Sunday, April 7, 2013

Questionable Fact: Fu Ping's Actual Factory Job

The Original Story: 
In Bend, Not Break, Fu Ping described in substantial detail on how she worked in factories to build radios, speedometers, as well as being an electrician, all when she was 10-15 years old. We have already debunked that part of the story which she had partially retracted.

The last time she mentioned her factory work, the Cultural Revolution was coming to an end. On Page 147:
From age fifteen to eighteen, I worked on and off at a factory that made car parts.
and in 1976, she was working in a (probably the same) factory, P225:
I notified my factory boss that I was heading off for two weeks, and he gave his approval.
To underscore it, the official book trailer on Amazon contained brief images of her factory worker ID:

The sensational narration in the trailer states:
For the next ten years, she fought hunger and abuse, serving her country as a child soldier and factory worker.
The Debunking:
The narration in the book trailer is certainly bending the truth as we already knew that she was never a child soldier or factory worker for that entire "ten years."
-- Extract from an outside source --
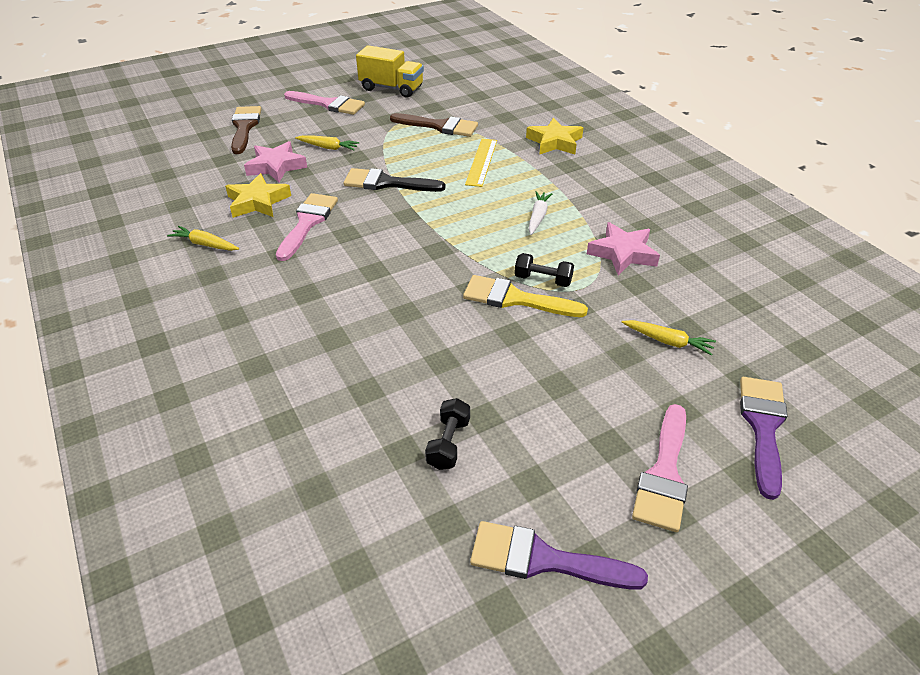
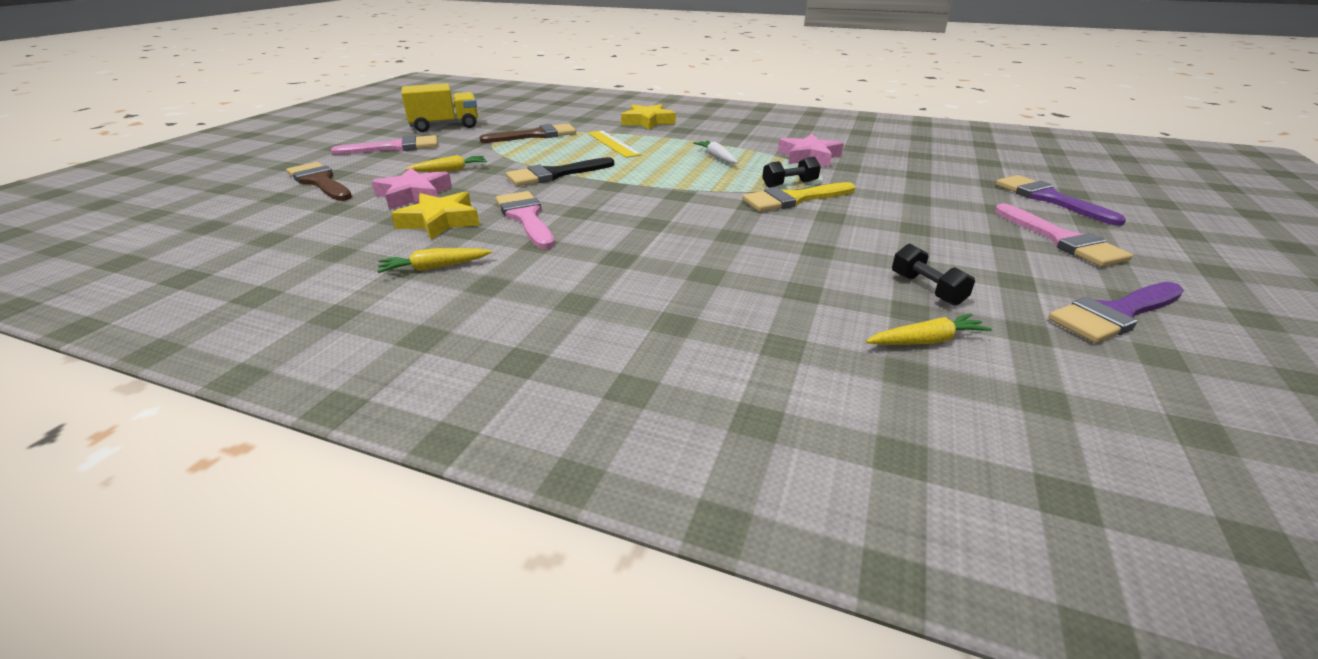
camera: 40 degrees left, 10 degrees down
(668, 341) = (924, 184): yellow carrot -> yellow carrot (926, 341)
But the factory id (assuming that it is genuine) does prove that she had indeed been a factory worker in her grown up years, possibly after the high school graduation around 1976. This also matches with the photo on the id.

Before the national college entrance exam was reinstated in 1977, all high school graduates were supposed to be sent down to countryside for reeducation through labor. Only very lucky few were able to stay in the city and work in factories. According to Fang Zhouzi, a childhood friend of Fu Ping's indicated that the policy changed slightly when Fu Ping graduated and her parents were able to work out some magic with local authorities and helped her to obtain a factory job.

Even with the policy change, factory jobs were extremely prestige to young people at the time. The fact that Fu Ping's parents could make such an arrangement indicated that her family had substantial influence and power. That is a far cry from what Fu Ping claimed as a family that was under suppression and suffered throughout the entire Cultural Revolution.

Did she actually suffer during Cultural Revolution years?